The oppressive behavior of the government has encouraged countless Iranian women and protestors worldwide to cut their hair. Some women say it is a way to mourn family and friends who died in the demonstrations, while others say it protests against the restrictions that forbidding Iranian women from showing their hair. 

CNN reported on countless Iranian women who shaved their heads, including 36-year-old Faezeh Afshan, who was filmed shaving off her hair while living in Italy. 

“We want to show them that we don’t care about their standards, their definition of beauty, or what they think that we should look like. It is to show that we are angry,” she said. 

Naraghi remarked how the U.S. had not done much to help Iranians in the current or previous movements for political change. 

“I think there’s much the Biden administration can do, and they haven’t done much yet. And I hope they move in that direction,” said Naraghi. 
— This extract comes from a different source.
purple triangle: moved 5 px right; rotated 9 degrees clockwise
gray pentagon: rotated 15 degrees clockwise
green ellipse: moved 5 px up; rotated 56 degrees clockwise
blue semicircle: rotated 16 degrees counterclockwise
International human rights groups are currently criticizing the Guidance Patrol and the Iranian government for their violations against minority rights, but there has been little reaction in making global policy. 

“President Obama, unfortunately, didn’t do much to help the cause [the Green Movement]. And recently, Obama said, this is one of the regrets of my presidency. . . . And I hope President Biden does not feel the same regret in years to come,” said Naraghi.

Naraghi noted that people could contact their representatives to bring awareness to the situation and ask for Iranian assistance or to provide moral support. The U.N. has recently announced it will investigate the regime’s crimes against women and minorities, with many human rights groups publicly supporting Iranian women. 

Those interested in donating can look into United for Iran or The Iranian American Women Foundation, which offers support and financial aid to Iranian women.